Halkın egemenliği izafe söylemi; bir bigi işi ve bir seçme işi ile yetkilenmedir. Halk ile toplumun en büyük ayırt edici özelliklerinden biride, toplumun sistem oluşudur. Yani ağ örgü ilişkilemesi ile sistem zorunlu bağıntı kurar ve birimleri ile sürekli haberleşirler. Hâlbuki halk sistem değildir. Sistemlerin, başlangıç koşullarına sıkı sıkı bağlı oluşu, diğer entegre birime çıktı olarak verilir. Biz sistemin başlangıç koşullarına sıkı sıkı bağlı oluşunu ve sistemin geri denetlenebilirlik ilkelerini görmezden gelir de; “”halkız istediğimizi yaparız, son sözü biz söyleriz”” gibi yuvarlamalarla işe girişir isek, ancak zavallılığımızı anlarız.
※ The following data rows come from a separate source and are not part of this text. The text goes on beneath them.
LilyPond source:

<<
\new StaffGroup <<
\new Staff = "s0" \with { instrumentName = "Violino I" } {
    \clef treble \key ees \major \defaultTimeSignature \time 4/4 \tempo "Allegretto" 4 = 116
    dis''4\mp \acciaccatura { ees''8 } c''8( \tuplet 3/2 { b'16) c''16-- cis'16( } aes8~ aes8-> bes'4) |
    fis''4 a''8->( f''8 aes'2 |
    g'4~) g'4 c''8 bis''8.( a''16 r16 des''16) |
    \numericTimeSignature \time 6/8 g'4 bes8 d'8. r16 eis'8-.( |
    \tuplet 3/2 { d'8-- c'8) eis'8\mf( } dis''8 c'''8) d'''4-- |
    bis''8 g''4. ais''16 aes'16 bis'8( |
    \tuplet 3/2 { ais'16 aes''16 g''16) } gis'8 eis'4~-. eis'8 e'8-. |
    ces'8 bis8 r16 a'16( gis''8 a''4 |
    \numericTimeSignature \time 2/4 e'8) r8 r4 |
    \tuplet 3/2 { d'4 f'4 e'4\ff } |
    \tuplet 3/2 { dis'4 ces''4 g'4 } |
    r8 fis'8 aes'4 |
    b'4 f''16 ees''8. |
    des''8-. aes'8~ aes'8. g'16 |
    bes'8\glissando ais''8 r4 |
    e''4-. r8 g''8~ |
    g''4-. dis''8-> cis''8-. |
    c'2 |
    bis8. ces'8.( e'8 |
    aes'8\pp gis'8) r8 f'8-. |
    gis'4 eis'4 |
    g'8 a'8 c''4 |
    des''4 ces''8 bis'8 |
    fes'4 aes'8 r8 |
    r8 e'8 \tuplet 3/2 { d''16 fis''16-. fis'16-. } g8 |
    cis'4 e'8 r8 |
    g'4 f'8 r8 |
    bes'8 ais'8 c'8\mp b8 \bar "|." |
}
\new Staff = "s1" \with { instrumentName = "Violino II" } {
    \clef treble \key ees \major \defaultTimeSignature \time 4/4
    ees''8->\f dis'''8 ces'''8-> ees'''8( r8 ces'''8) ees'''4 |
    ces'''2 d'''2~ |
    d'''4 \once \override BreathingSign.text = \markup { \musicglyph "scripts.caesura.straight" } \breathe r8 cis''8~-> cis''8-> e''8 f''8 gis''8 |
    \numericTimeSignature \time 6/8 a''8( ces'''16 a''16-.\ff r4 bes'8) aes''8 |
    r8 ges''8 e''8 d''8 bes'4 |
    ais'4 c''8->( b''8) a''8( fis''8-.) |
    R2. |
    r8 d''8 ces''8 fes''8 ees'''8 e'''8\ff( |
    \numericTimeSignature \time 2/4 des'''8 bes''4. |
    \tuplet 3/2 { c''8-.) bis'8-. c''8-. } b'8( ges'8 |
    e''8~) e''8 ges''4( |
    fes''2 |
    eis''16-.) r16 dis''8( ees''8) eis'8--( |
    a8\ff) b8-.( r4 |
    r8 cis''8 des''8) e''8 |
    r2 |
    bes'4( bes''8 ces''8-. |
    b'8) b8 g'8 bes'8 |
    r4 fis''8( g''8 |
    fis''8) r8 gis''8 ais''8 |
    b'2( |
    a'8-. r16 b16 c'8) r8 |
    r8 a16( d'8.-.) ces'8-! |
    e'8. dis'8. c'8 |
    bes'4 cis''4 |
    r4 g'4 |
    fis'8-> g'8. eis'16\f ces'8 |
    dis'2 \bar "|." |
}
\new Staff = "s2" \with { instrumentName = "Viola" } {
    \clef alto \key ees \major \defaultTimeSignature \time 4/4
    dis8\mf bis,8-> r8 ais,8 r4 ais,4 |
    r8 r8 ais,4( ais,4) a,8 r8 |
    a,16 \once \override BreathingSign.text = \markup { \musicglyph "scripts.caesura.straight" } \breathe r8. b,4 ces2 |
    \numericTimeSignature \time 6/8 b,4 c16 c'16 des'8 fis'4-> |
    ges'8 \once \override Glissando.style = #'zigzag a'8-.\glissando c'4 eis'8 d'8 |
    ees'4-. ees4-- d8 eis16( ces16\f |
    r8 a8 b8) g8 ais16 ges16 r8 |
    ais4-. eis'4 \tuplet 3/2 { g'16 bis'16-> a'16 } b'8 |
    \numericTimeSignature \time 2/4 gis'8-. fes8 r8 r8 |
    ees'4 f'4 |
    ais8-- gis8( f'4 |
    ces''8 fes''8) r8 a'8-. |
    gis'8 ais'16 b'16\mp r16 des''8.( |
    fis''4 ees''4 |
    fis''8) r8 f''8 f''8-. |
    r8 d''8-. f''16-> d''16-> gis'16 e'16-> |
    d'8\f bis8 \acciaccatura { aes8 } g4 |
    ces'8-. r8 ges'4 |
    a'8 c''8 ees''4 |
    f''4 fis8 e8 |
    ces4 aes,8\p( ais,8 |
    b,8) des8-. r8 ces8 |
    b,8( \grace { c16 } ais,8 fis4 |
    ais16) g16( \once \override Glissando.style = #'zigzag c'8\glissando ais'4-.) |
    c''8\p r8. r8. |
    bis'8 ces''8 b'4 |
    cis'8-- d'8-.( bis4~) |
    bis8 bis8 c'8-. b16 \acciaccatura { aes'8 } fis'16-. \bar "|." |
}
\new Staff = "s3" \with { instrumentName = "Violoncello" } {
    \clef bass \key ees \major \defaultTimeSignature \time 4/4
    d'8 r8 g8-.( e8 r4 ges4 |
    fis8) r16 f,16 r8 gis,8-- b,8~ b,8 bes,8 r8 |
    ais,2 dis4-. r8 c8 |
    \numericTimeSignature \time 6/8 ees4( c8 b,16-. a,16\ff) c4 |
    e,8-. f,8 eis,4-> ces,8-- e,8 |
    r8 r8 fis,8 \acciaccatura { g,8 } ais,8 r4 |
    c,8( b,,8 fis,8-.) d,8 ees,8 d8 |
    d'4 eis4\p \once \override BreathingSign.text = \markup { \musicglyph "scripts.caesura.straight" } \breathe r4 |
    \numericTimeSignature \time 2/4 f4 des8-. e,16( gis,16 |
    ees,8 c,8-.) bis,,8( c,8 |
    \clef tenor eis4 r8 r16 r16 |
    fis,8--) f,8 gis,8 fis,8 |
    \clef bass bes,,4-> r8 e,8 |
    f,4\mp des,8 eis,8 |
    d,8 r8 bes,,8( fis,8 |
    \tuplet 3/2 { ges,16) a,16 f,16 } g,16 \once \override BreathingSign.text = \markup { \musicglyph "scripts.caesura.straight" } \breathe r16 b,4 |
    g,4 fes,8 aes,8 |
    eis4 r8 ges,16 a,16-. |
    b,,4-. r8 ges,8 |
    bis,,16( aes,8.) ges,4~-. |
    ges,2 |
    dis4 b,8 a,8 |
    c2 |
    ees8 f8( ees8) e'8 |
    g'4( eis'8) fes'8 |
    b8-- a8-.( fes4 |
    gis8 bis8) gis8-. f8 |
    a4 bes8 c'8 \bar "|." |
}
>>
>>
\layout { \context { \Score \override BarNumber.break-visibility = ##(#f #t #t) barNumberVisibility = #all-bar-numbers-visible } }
Oysa istek ve dileklerimiz sistem girdisinin içinde olmalıdır. Örneğin Ay'a gitme bilgi ve teknolojisini, biz sistem olarak ilişkileyememiş isek. Halk olarak bunu; Ay'a gitmeyi ister oluşunuz, hiç bile egemenlik sağlar beceriniz değildir. Ya da biz sistemi, sosyalist mülkiyet anlayışı ile ilişkileyip akışa sunmadı isek, yani başlangıç koşullarında böyle bir veri yoksa “”biz halkız, eşitçe bölüşüm istiyoruz”” diye bir egemenlik sağlayamazsınız. Yani halk olarak egemenliğiniz ve seçme işiniz, toplumu ve sistemi bilmekle, sistemin işleyişinde bulunan belirleyicilere uygun dileyiş ve ürettirişlerle gerçekleşecektir. Değilse keyfi oluşla inançsal tutumlarla asla egemenlik sağlayamayız, sefaletten ve zavallılıktan başka.
Siz toplumun kurum ve kurallar egemenliğini göz önüne almadan, halk egemenliğini öne süremezsiniz. Ve aynı şekilde de, halkın egemenliğini göz önüne almadan, toplum ittifak egemenliğini sağlayamazsınız. Toplum ittifakını halka öğretilmelidir. Halk bu ittifaka göre yasalarla sorumlu olmalı ki öyledir. Temelde belirleyici olan toplumdur, halkın egemenliği bu belirimlerin açık ve saydam oluşuna, halkın kendisinin müdrik olmasıdır.
Daha açığı şudur; halkın ve toplumun egemenliği; yasal belirlenmiş yapılır ve yapılamaz olanların, nasıl yapılır ve yapılamaz olduğunun gerçeklenmesini açık seçik bilmesidir. Eş deyişle haber ve bilgi almasıdır. Şekli legallikten ve hileli açık oluşları önlemektir. Şimdilerin gelişmemişlik paradoksu hileli legalice üzerine, düzmece ve verimsiz nicelenme uygulamasıdır.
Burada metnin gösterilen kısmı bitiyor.